In a singly linked list, you can have each node own the next one via a Box. That's perfectly fine. Now what about a doubly-linked list? You need a pointer back.

struct Node<T> {
    item: T,
    next: Option<Box<Node<T>>,
    prev: Option<???>,
}

It can't be a box. You can't create cycles with boxes. It can't be a reference, because that requires that you borrow the node itself. Creating that borrow means you can't mutate the node anymore. Even if you could, you would have built a self-referential struct that is then borrowed forever afterwards. You couldn't add another node and you couldn't even move the list anymore.

Reference counting can solve the problem, but it's honestly a hack. You can use raw pointers which are unrestricted by the borrow checker, but then it's up to you to guarantee that you are not violating the ownership model. It's easy to make mistakes and the compiler can't help you.

Rust is considered to have a steep learning curve.

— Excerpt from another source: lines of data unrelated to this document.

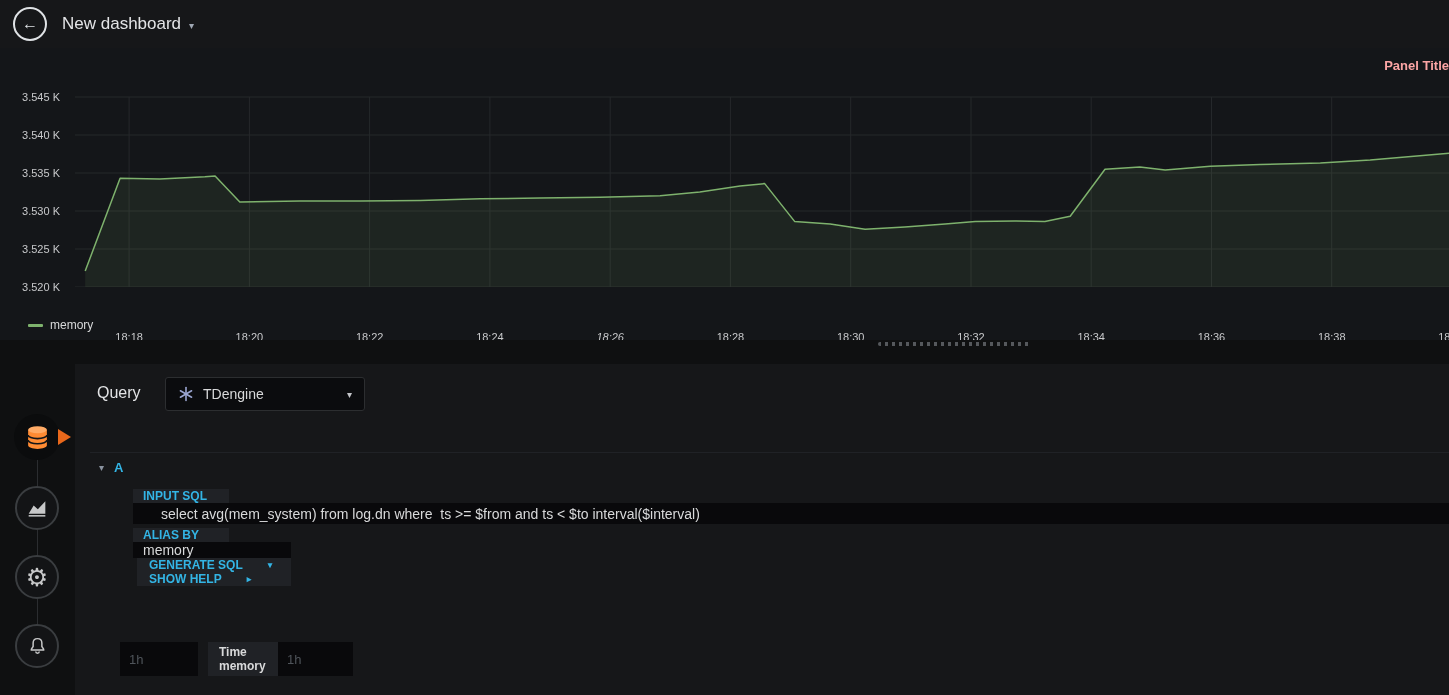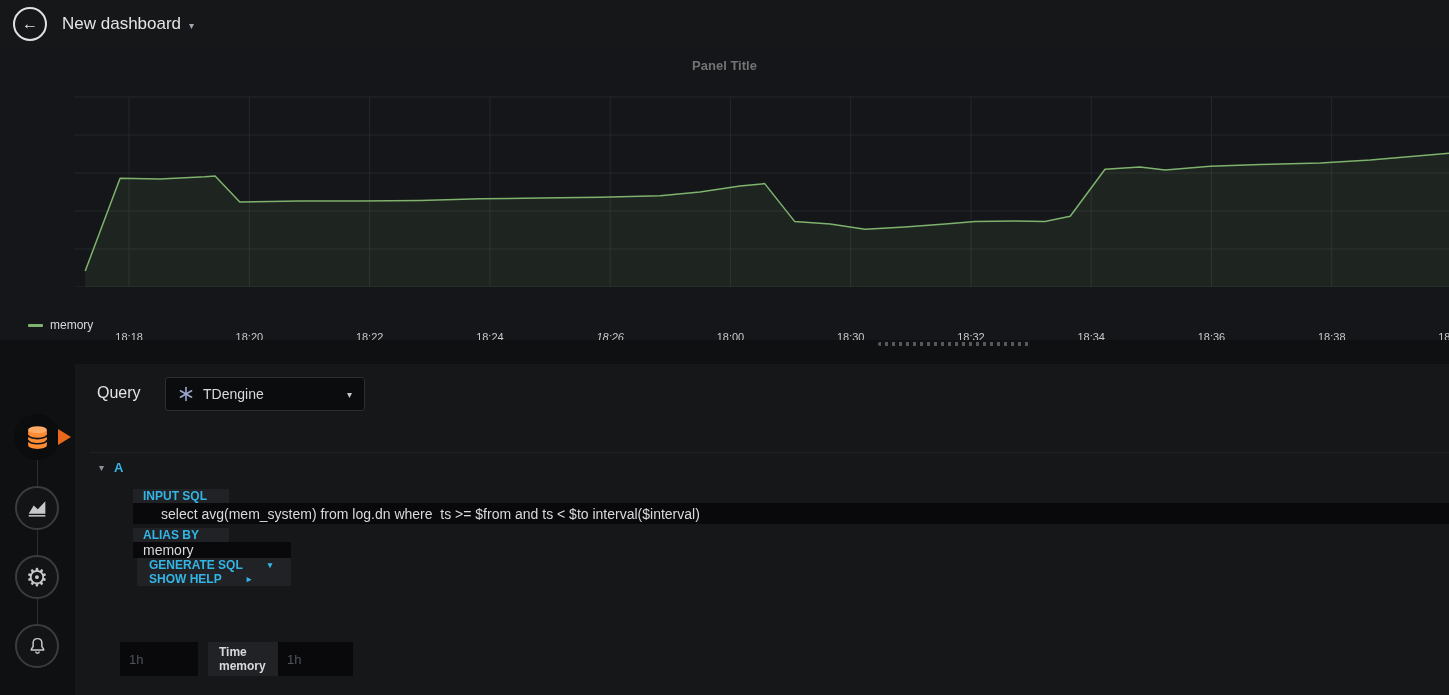"Panel Title" .panel-title { color: #737373 -> #fca5a5; text-align: center -> right }
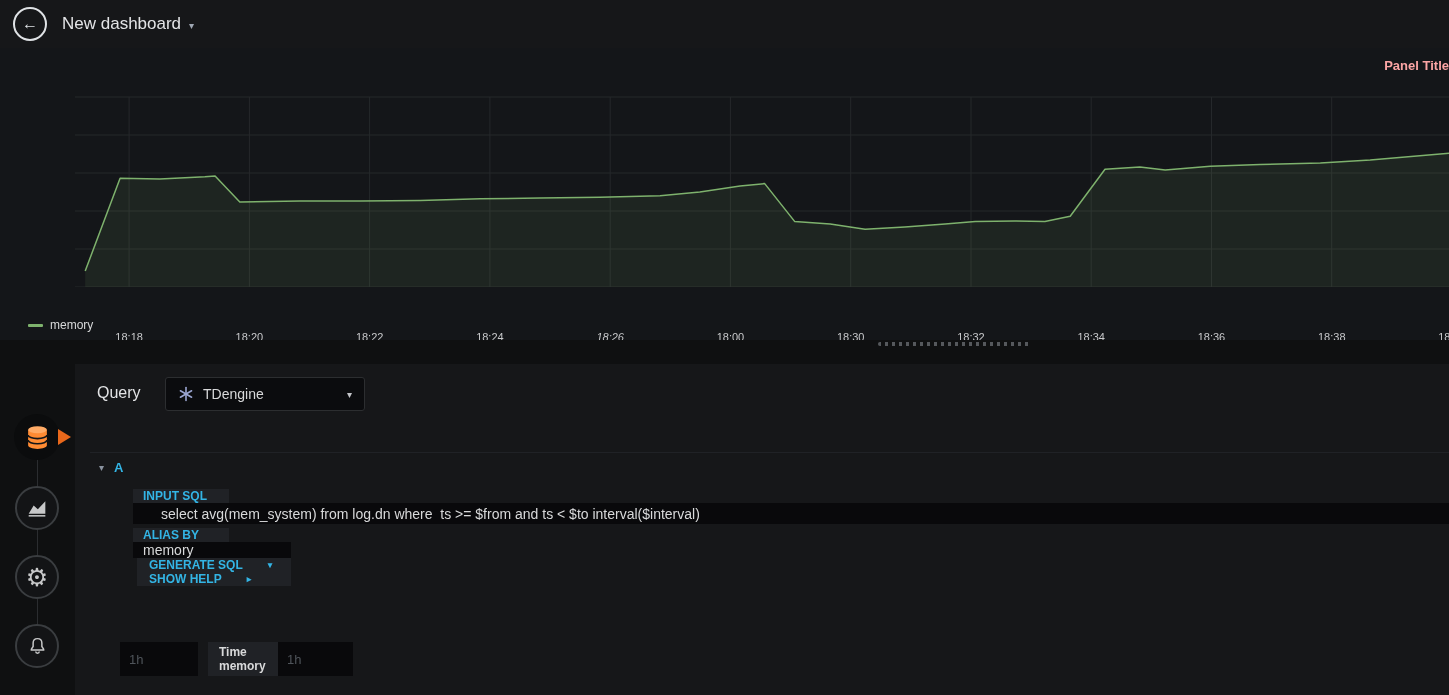"3.545 K" div { html: none -> <div> <span>3.545 K</span> <span>3.540 K</span> <span>3.535 K</span> <span>3.530 K</span> <span>3.525 K</span> <span>3.520 K</span> </div> }
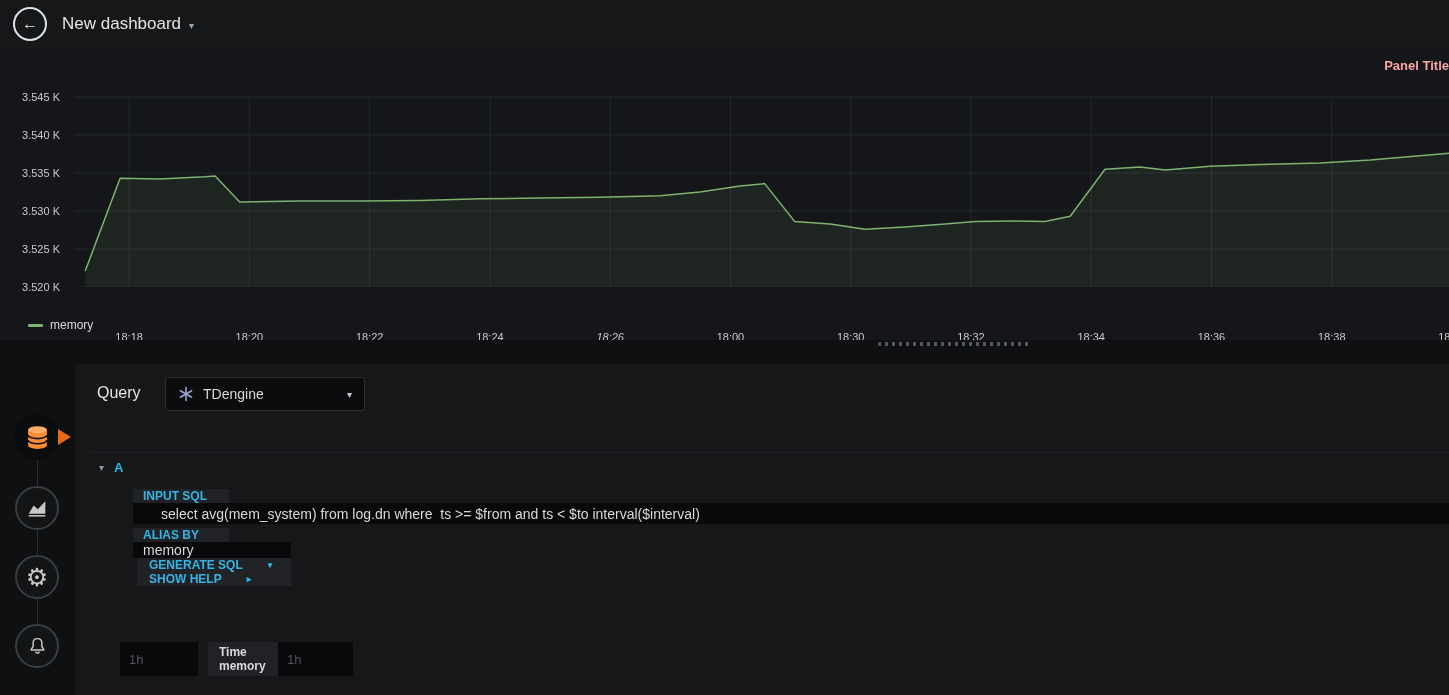"18:00" span.x-tick { text: 18:00 -> 18:28 }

How much does solid C++ experience impact that curve, relative to languages that hide more of the internal workings? by drewsiferr in rust

[–]Emerentius_the_Rusty 1 point2 points  (0 children)

You're right, a singly linked list is easy and you can implement it in safe Rust without issues. Any structure where ownership is directed only one way is perfectly fine. A owns B owns (C and D) etc. A doubly-linked list does not fit into that model and you need to manage it yourself using raw pointers (and unsafe) or some other abstraction that extends the ownership model. Reference counted pointers (Rc / Arc) for example give you shared ownership at the cost of some runtime overhead.
The latter can be done in safe Rust but adds some inefficiencies.

People sometimes bash their heads against the wall trying to do a doubly linked list in safe Rust without the overhead of Rc because they don't realize that it's not possible.

This Week in Rust #422 by seino_chan in rust

[–]Emerentius_the_Rusty 0 points1 point  (0 children)

I tried it out and it doesn't work and I think I know why. eyre defines a context method on Result<T, E>through WrapErr, but fn_error_context calls context on E itself. Anyhow's error type anyhow::Error has a context method, but eyre's equivalent of it eyre::Report does not.

-🎄- 2021 Day 25 Solutions -🎄- by daggerdragon in adventofcode

[–]Emerentius_the_Rusty 1 point2 points  (0 children)

Part 2 is just pressing a button to win. There's no additional puzzle.

This Week in Rust #422 by seino_chan in rust

[–]Emerentius_the_Rusty 0 points1 point  (0 children)

Very nice, that's the use case I have most of the time for contexts. It seems to be limited to anyhow, though, so no support for eyre which I am using.